Esse desafio é particularmente relevante em contextos de comunicação digital, como mensagens de texto e redes sociais, nos quais os usuários buscam constantemente adaptar o texto escrito para simular a expressividade da fala. A popularização de emojis, onomatopeias e variações gráficas não convencionais reflete essa tentativa de resgatar, ainda que parcialmente, as nuances prosódicas da oralidade (KOCH; ELIAS, 2017).
Portanto, a
entonação vocal, como componente da comunicação não verbal, desempenha papel
fundamental na construção do sentido na linguagem falada. Sua análise permite
compreender como os interlocutores negociam significados, marcam atitudes e
estabelecem relações sociais por meio da voz. Ao mesmo tempo, revela os limites
da linguagem escrita em reproduzir com fidelidade a riqueza expressiva da
oralidade.
NA PRÁTICA SOCIAL
Trazendo um pouco para a Análise do discurso, o chamado “sotaque CLT” viralizou nas redes sociais como uma forma bem-humorada de representar a comunicação no ambiente de trabalho, especialmente em interações entre prestadores de serviço e clientes. Essa maneira de falar, marcada por um tom mais suave, pausado e polido, reflete as dinâmicas de subalternidade que permeiam o mundo corporativo e o setor de atendimento ao público (Observem que o termo SOTAQUE não está no sentido cunhado pela sociolinguística, há aqui um erro de nomenclatura, mas isso não diminui a importância do fenômeno). Nesses vídeos, os criadores de conteúdo exploram como a necessidade de manter a cordialidade e a postura profissional muitas vezes impõe uma suavização na fala, tornando-a quase melódica, com entonações estrategicamente moduladas para evitar confrontos diretos. Há um esforço constante para amenizar conflitos e manter a hierarquia implícita nas relações de poder entre cliente e prestador de serviço.

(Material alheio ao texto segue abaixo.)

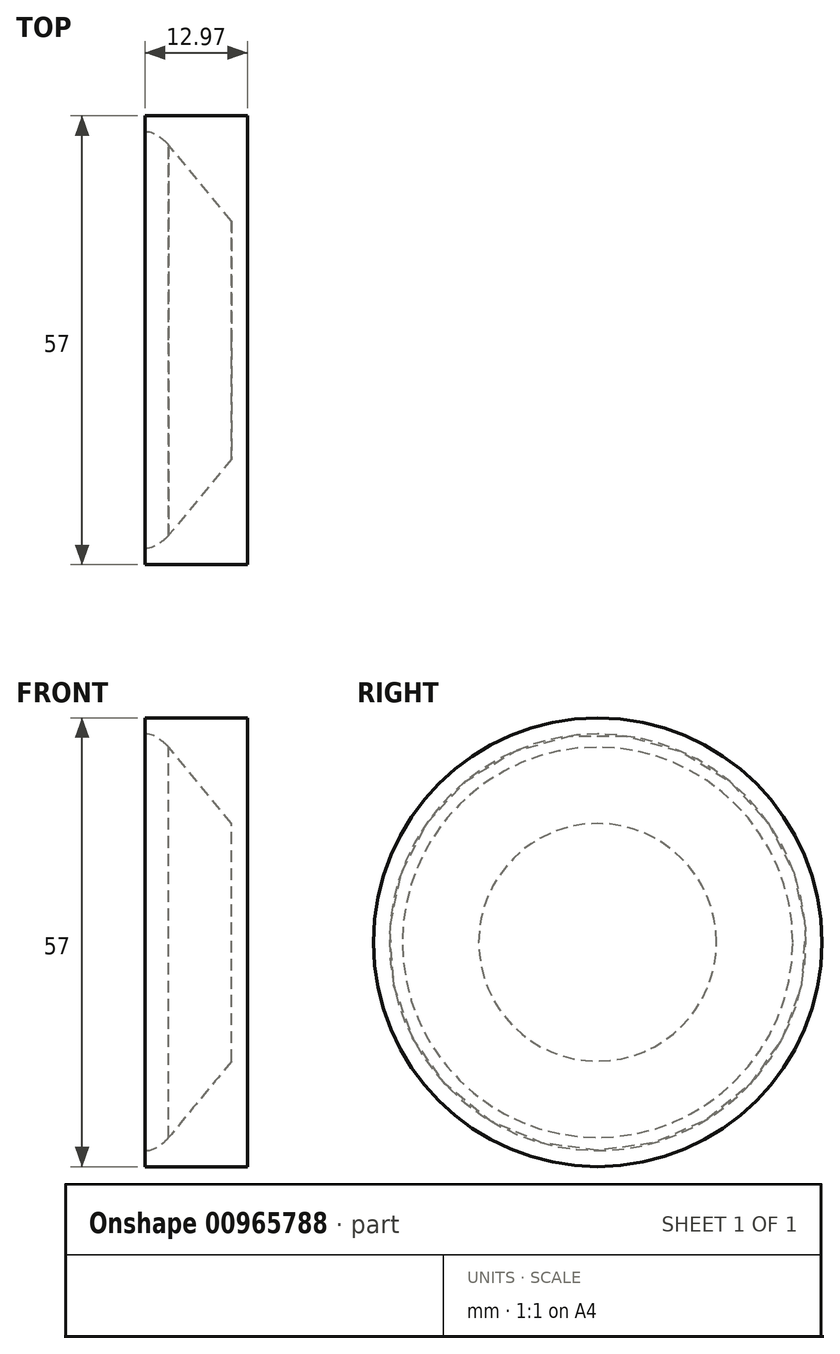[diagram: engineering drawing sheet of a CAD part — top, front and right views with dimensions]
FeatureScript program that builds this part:
annotation { "Feature Type Name" : "Feature", "Feature Type Description" : "" }
export const myFeature = defineFeature(function(context is Context, id is Id, definition is map)
    precondition{}
    {
        {
            var Q0;
            Q0=qCreatedBy(makeId("Front.planeOp"),FACE);
            var sketch = newSketch(context, id + "F0", { "sketchPlane" : qUnion([Q0])});
            skLineSegment(sketch, "E0", {"start": v(-8, 24.79) * mm, "end": v(0, 15.1) * mm});
            skLineSegment(sketch, "E1", {"start": v(0, 15.1) * mm, "end": v(0, 0) * mm});
            skLineSegment(sketch, "E2", {"start": v(-10.97, 26.46) * mm, "end": v(-10.97, 28.5) * mm});
            skLineSegment(sketch, "E3", {"start": v(-10.97, 28.5) * mm, "end": v(0, 28.5) * mm});
            skLineSegment(sketch, "E4", {"start": v(0, 28.5) * mm, "end": v(2, 28.5) * mm});
            skLineSegment(sketch, "E5", {"start": v(2, 28.5) * mm, "end": v(2, 0) * mm});
            skLineSegment(sketch, "E6", {"start": v(2, 0) * mm, "end": v(0, 0) * mm});
            skFitSpline(sketch, "E7.trimOffspring", {"points": [v(-14.03, 25.48) * mm, v(-10.97, 26.46) * mm, v(-9.36, 25.94) * mm, v(-8.23, 25.07) * mm, v(-8, 24.79) * mm], "startDerivative": vector(6.57, 4.44) * mm, "endDerivative": vector(1.73, -2.25) * mm});
            skSolve(sketch);
        }
        {
            var Q0;
            Q0=makeQuery(id+"F0.imprint","IMPRINT",FACE,{"disambiguationData":[TD([[makeQuery(id+"F0.imprint","IMPRINT",EDGE,{"derivedFrom":sQuery(id+"F0.wireOp",EDGE,"E0")}),1.0]])]});
            var Q1;
            Q1=sQuery(id+"F0.wireOp",EDGE,"E6");
            revolve(context, id + "F1", {"surfaceOperationType" : NewSurfaceOperationType.NEW, "entities" : qUnion([Q0]), "axis" : qUnion([Q1]), "revolveType" : RevolveType.FULL});
        }
    });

Essa entonação se torna um escudo contra a impaciência ou hostilidade do cliente, ao mesmo tempo que reforça a assimetria da relação: enquanto o prestador de serviço deve se manter contido, o cliente, muitas vezes, tem a liberdade de expressar suas emoções sem filtros. Ao satirizar essa realidade, os vídeos que exploram o “sotaque CLT” expõem, de forma crítica e cômica, como a linguagem é usada para mascarar desigualdades e tensões sociais, transformando a voz em uma ferramenta de conformidade e, ao mesmo tempo, resistência velada.

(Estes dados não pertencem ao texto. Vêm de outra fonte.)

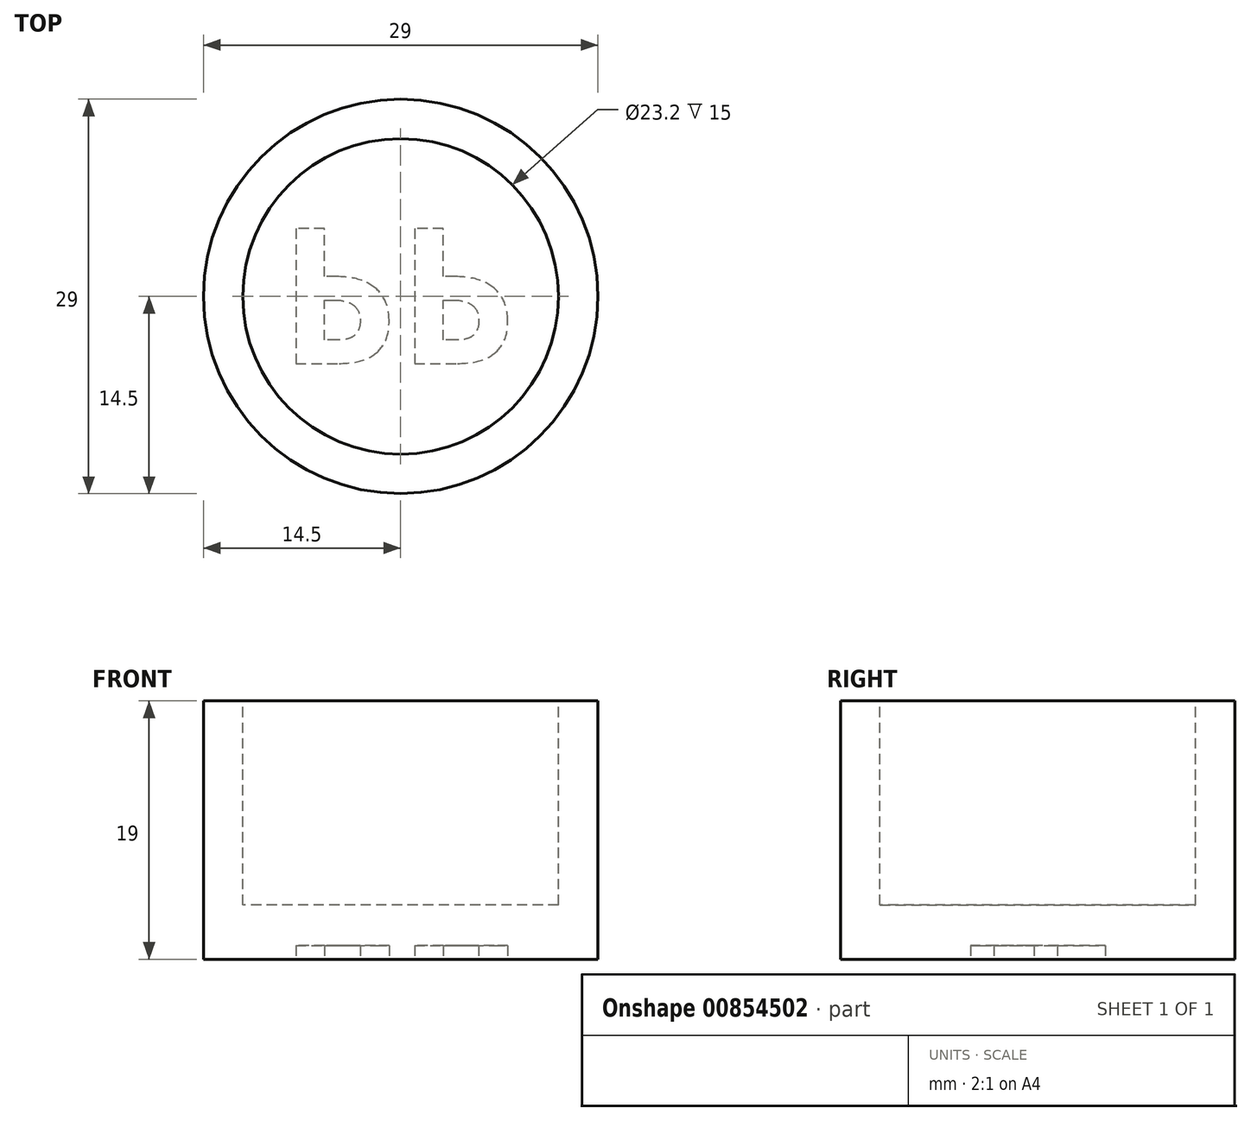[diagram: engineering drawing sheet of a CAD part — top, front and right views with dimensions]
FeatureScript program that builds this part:
annotation { "Feature Type Name" : "Feature", "Feature Type Description" : "" }
export const myFeature = defineFeature(function(context is Context, id is Id, definition is map)
    precondition{}
    {
        {
            var Q0;
            Q0=qCreatedBy(makeId("Top.planeOp"),FACE);
            var sketch = newSketch(context, id + "F0", { "sketchPlane" : qUnion([Q0])});
            skCircle(sketch, "E0", {"center": v(0, 0) * mm, "radius": 14.5 * mm});
            skSolve(sketch);
        }
        {
            var Q0;
            Q0 = qSketchRegion(id + "F0", true);
            extrude(context, id + "F1", {"entities" : qUnion([Q0]), "depth" : 19 * mm, "offsetDistance" : 25 * mm});
        }
        {
            var Q0;
            Q0=makeQuery(id+"F1.opExtrude","CAP_FACE",FACE,{"disambiguationData":[OSD([sQuery(id+"F0.wireOp",EDGE,"E0")])],"isStart":false});
            var sketch = newSketch(context, id + "F2", { "sketchPlane" : qUnion([Q0])});
            skCircle(sketch, "E1", {"center": v(0, 0) * mm, "radius": 11.6 * mm});
            skSolve(sketch);
        }
        {
            var Q0;
            Q0 = qSketchRegion(id + "F2", true);
            extrude(context, id + "F3", {"entities" : qUnion([Q0]), "operationType" : NewBodyOperationType.REMOVE, "oppositeDirection" : true, "depth" : 15 * mm, "offsetDistance" : 25 * mm});
        }
        {
            var Q0;
            Q0=makeQuery(id+"F1.opExtrude","CAP_FACE",FACE,{"disambiguationData":[OSD([sQuery(id+"F0.wireOp",EDGE,"E0")])],"isStart":true});
            var sketch = newSketch(context, id + "F4", { "sketchPlane" : qUnion([Q0])});
            skText(sketch, "E2", { "text": "PP", "fontName": "OpenSans-Bold.ttf"});
            const initialGuessF4  = {"E2": [-0.00895, -0.00498, 1, 0, 0.01]};
            skSetInitialGuess(sketch, initialGuessF4);
            skSolve(sketch);
        }
        {
            var Q0;
            Q0 = qSketchRegion(id + "F4", true);
            extrude(context, id + "F5", {"entities" : qUnion([Q0]), "operationType" : NewBodyOperationType.REMOVE, "oppositeDirection" : true, "depth" : 1 * mm, "offsetDistance" : 25 * mm});
        }
    });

Disponível em: https://www.instagram.com/victorcaladoo/reel/C-xoEYvOC55/
REFERÊNCIAS:
BRAZIL,
David. The Communicative Value of Intonation in English. Cambridge:
Cambridge University Press, 1997.
CRYSTAL,
David. Prosodic Systems and Intonation in English. Cambridge: Cambridge
University Press, 1969.
KOCH,
Ingedore Villaça; ELIAS, Vanda. Ler e compreender: os sentidos do texto.

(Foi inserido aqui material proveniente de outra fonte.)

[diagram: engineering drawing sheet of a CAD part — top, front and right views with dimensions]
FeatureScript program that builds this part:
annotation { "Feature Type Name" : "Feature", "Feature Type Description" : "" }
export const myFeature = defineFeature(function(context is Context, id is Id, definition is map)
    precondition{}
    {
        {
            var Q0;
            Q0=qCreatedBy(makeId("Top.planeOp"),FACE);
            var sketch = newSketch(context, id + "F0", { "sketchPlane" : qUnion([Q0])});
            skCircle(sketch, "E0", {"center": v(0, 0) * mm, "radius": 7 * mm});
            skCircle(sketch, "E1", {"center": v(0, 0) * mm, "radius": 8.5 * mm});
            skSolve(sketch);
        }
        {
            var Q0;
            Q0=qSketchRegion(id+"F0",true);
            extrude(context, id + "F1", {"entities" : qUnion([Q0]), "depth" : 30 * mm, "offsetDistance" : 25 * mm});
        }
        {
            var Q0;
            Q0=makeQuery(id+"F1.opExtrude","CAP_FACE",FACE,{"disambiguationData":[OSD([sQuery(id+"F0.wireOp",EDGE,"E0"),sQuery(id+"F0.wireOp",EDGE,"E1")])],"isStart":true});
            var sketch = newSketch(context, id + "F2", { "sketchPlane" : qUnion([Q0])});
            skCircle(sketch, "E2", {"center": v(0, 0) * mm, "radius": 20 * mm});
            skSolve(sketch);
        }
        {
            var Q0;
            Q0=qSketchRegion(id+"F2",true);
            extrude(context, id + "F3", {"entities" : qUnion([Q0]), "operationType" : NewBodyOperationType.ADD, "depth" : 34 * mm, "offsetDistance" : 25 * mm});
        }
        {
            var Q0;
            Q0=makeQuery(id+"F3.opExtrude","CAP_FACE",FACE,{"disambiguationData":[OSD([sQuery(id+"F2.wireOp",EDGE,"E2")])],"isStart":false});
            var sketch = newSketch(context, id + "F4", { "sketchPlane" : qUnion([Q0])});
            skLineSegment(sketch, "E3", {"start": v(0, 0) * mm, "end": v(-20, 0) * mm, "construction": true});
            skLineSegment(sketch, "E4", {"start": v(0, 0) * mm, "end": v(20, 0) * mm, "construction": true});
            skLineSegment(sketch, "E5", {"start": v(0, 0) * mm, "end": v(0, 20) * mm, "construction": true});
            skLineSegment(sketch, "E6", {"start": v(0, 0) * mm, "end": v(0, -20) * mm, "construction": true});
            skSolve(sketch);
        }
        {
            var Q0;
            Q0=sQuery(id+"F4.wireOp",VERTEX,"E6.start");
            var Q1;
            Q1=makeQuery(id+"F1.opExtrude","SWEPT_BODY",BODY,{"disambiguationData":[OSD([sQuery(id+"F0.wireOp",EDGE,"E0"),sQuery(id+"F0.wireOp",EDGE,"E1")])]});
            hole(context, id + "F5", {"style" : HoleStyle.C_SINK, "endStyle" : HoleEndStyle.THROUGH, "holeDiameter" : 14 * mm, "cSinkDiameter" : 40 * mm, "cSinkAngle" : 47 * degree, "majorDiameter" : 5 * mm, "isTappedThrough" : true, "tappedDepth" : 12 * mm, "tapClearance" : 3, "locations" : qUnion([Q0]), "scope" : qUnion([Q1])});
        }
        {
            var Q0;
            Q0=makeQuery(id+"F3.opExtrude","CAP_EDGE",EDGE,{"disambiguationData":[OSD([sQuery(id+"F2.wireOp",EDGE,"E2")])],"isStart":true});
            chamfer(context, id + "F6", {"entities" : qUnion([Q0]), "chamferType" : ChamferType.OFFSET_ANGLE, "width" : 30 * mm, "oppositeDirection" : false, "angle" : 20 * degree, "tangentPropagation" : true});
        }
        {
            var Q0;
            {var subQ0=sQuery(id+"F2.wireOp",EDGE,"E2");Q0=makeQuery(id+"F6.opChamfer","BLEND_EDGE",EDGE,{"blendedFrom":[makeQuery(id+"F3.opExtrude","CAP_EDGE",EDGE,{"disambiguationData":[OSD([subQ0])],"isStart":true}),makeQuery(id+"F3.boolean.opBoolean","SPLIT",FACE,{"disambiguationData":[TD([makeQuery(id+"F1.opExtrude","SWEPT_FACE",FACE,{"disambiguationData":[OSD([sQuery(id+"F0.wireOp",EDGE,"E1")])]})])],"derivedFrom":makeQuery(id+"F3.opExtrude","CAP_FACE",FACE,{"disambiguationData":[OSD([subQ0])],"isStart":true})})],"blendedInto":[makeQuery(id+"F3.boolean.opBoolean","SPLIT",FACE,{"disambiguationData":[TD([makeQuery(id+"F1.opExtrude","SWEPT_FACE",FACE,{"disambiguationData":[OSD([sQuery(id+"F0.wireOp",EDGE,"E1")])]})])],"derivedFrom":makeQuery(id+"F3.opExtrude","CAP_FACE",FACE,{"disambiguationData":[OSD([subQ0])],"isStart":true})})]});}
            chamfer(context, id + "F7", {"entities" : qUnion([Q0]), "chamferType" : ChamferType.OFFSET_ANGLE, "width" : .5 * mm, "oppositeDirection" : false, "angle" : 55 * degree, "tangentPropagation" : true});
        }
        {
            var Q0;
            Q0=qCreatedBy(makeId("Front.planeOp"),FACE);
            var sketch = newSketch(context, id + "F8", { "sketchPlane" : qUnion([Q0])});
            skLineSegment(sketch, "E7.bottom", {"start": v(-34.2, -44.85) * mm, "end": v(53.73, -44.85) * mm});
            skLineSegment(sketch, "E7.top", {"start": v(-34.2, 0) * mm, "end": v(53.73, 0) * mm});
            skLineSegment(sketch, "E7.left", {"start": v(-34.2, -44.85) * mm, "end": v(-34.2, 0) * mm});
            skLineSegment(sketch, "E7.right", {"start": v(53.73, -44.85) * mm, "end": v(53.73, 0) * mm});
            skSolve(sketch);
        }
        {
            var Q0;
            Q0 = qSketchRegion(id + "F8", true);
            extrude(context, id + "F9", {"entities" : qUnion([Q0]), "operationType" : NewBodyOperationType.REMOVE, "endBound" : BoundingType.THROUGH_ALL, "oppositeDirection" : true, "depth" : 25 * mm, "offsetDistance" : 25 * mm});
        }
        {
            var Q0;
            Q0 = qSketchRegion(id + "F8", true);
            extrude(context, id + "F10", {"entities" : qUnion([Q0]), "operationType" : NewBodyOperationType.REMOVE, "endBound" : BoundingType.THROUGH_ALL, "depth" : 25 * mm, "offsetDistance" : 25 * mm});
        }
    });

4. ed. São Paulo: Contexto, 2017.
KNAPP, Mark
L.; HALL, Judith A. Comunicação não verbal na interação humana. 7. ed.
São Paulo: Pioneira Thomson Learning, 2010.
MARCUSCHI,
Luiz Antônio. Fala e escrita na construção dos gêneros orais e escritos. In:
MARCUSCHI, Luiz Antônio. Gêneros textuais: definição e funcionalidade.
São Paulo: Cortez, 2001. p. 17–35.
O’CONNOR,
J. D. Phonetics. London: Penguin Books, 1973.